Digital Dilemma: Can Restrictive Licensing of Ebooks Destroy the Spirit of Libraries?
This system, dubbed the “Netflix model,” poses several problems.
According to Overdrive, people checked out 662 million ebooks and other digital media from libraries in 2023, a 19% rise from the previous year. However, even as ebook lending explodes, libraries across the United States share concerns that publishers’ current restrictive licensing policy could spell doom for the future of libraries.
What Restrictive Licensing Means for the Future of Libraries
Libraries have long been learning centers and literary preservation hubs for countless cultures worldwide. These facilities would acquire and subsequently distribute physical copies of texts, a system that promotes the preservation of historical works and languages that could have otherwise disappeared.

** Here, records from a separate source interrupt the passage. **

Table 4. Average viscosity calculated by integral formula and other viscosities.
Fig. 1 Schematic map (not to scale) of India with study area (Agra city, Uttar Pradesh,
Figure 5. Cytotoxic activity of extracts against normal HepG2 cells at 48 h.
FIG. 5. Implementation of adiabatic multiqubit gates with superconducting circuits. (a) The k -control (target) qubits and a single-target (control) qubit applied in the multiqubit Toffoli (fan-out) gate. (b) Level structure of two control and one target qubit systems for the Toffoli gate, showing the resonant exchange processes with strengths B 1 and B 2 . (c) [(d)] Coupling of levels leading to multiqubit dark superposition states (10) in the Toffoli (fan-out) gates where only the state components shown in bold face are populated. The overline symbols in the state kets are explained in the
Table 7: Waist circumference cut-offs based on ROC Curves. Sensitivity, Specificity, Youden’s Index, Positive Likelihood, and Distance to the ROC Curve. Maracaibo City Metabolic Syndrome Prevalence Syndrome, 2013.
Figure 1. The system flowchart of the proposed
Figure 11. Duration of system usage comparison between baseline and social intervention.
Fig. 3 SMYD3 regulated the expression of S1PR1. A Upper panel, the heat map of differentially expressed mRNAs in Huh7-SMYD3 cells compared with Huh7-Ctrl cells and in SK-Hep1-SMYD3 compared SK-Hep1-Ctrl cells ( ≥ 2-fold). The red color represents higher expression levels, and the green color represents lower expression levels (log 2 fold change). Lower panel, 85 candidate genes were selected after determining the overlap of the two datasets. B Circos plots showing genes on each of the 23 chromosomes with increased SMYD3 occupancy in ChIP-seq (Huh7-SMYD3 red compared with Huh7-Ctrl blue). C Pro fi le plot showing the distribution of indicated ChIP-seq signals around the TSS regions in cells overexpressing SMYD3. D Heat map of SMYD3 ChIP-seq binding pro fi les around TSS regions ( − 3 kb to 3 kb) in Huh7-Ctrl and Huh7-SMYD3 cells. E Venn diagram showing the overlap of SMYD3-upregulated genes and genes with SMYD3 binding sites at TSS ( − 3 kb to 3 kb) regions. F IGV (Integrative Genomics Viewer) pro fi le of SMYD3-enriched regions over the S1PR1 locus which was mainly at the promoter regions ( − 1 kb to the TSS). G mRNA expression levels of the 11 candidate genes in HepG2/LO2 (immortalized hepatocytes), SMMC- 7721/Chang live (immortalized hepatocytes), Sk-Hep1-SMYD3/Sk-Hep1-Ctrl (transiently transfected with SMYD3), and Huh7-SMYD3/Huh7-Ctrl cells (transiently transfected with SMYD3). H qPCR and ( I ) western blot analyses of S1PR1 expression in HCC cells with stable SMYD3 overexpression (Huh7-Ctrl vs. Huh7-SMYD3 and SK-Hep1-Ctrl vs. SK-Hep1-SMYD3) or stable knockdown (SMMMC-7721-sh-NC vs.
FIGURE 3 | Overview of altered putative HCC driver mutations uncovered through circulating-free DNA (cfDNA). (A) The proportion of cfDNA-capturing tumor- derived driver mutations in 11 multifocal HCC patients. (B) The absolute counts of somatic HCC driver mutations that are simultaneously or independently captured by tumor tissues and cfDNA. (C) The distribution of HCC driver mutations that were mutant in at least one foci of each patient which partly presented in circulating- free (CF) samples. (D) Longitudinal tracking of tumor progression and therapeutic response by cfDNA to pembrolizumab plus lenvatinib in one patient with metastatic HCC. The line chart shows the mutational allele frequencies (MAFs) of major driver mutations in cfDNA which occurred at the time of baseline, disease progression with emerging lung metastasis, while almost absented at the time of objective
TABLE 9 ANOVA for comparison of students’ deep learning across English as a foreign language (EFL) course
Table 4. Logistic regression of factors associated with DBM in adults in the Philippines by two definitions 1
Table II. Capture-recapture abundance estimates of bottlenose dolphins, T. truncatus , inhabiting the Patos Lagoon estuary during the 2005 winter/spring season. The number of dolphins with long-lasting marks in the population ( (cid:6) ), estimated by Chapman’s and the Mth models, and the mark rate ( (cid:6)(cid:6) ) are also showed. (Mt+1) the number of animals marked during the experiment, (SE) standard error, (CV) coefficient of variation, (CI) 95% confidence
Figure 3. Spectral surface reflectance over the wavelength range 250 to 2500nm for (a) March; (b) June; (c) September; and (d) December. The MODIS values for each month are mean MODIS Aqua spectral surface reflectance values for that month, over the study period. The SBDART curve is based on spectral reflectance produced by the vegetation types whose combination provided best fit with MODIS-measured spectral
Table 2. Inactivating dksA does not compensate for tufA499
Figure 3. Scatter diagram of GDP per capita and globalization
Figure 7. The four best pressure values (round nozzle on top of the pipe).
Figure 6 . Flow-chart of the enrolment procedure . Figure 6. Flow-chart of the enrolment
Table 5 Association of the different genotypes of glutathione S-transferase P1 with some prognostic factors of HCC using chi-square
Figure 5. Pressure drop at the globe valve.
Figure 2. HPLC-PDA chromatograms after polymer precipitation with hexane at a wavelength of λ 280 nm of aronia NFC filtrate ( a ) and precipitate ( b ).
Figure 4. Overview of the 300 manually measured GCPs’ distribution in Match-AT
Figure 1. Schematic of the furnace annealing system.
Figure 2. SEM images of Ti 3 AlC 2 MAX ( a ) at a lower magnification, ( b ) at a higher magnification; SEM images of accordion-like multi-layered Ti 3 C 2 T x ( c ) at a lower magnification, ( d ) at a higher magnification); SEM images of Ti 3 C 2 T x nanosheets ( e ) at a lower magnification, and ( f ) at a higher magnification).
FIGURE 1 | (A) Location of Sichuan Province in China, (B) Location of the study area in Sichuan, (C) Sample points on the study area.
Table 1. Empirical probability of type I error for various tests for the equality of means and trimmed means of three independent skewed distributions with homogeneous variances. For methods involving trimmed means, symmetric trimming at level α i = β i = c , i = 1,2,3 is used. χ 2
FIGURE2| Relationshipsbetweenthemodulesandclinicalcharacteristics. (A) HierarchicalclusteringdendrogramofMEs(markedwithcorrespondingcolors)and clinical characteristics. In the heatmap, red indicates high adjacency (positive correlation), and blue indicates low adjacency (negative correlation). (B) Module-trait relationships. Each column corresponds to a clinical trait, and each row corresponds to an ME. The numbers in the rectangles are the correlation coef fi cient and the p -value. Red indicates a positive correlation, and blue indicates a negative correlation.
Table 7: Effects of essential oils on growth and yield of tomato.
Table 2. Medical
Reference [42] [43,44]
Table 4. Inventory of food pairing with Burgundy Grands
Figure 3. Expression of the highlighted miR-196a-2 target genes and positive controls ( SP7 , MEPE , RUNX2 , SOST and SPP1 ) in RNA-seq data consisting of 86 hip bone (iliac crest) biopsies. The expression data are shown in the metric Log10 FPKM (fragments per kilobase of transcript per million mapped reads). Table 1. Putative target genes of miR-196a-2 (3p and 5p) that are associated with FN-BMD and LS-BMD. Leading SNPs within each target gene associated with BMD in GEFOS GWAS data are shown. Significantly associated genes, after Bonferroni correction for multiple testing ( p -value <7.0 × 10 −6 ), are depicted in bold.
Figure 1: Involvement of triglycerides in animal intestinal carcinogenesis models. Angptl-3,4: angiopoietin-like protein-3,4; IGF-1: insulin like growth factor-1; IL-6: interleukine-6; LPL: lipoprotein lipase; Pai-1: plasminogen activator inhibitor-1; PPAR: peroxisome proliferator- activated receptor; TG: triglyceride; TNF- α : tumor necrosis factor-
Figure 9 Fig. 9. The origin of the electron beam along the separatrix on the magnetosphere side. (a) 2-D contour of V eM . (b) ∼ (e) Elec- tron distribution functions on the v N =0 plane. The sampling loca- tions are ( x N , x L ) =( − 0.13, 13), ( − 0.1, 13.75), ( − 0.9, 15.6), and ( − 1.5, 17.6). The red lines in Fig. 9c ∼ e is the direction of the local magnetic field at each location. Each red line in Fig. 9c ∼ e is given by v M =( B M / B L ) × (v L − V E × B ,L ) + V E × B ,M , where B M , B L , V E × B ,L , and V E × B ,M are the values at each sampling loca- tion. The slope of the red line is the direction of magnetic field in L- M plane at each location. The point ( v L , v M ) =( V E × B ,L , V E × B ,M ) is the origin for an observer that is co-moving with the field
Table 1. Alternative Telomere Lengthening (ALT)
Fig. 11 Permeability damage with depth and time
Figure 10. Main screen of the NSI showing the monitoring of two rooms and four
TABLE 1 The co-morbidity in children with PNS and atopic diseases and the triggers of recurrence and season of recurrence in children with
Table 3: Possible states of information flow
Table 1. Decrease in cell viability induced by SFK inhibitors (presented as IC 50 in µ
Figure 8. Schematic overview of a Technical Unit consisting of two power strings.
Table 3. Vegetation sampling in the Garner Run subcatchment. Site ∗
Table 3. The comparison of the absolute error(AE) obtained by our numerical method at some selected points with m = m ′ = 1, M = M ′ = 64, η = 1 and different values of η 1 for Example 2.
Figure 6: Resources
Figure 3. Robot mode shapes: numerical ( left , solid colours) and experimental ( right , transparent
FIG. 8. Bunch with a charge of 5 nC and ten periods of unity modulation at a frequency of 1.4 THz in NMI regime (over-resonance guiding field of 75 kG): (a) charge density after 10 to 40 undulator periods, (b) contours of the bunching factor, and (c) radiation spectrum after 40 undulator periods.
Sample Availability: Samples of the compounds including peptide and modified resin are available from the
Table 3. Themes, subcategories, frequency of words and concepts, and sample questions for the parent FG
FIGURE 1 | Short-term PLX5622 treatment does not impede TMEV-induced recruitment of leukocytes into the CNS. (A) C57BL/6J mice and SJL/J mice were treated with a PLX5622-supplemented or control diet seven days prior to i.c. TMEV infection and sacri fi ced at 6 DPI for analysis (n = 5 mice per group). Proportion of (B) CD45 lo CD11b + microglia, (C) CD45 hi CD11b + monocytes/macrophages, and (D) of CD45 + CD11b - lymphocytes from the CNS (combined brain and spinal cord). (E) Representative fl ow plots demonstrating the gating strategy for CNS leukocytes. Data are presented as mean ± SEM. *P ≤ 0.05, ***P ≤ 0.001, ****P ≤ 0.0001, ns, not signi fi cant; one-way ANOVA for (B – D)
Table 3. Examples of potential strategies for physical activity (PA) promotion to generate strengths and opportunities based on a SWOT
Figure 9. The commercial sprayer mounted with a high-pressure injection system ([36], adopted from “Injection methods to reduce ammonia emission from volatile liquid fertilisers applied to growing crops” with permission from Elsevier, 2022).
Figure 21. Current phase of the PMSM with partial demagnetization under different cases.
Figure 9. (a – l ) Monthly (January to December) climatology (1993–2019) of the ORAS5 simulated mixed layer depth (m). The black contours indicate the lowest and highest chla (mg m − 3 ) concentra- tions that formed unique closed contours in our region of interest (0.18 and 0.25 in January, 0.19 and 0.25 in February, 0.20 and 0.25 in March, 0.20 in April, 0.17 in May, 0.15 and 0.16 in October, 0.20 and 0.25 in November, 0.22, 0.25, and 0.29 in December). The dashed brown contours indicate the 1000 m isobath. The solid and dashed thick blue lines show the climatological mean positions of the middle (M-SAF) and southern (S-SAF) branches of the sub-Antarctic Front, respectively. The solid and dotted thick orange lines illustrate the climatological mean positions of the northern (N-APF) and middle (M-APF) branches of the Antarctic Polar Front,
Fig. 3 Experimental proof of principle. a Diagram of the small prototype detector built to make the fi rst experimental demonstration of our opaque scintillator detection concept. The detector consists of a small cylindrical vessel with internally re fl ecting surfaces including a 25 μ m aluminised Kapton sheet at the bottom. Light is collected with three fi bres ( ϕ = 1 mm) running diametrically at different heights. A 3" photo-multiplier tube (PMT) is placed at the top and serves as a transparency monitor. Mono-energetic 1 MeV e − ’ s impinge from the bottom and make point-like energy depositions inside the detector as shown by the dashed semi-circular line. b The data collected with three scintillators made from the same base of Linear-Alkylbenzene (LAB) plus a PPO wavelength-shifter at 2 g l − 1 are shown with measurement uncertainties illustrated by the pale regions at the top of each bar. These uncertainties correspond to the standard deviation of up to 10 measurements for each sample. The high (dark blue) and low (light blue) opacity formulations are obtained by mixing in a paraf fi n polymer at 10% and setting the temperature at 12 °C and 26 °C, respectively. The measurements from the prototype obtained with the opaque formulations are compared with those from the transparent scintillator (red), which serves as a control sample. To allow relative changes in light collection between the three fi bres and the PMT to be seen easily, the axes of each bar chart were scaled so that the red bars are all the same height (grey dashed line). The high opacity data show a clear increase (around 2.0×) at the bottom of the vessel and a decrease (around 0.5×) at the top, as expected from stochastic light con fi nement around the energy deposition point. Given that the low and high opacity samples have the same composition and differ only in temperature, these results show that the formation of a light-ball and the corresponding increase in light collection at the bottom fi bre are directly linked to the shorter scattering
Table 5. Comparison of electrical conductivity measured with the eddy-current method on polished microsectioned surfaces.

While many places started adding digital media, like ebooks, audiobooks, or music, to their catalogs years ago, COVID-19’s lockdown protocol propelled their popularity, as libraries could continue remotely lending texts. Despite ebook lending’s booming popularity, this growth has pitted libraries against publishers and authors as they debate how much control the former should have over digital material distribution.
Libraries today cannot outright own an ebook; libraries must subscribe to digital licensing contracts, requiring them to pay per checkout and limit ebook copy quantity. This policing, an often cost-prohibitive and labor-intensive process, may hamper libraries’ normal functioning given budgetary constraints libraries and red tape.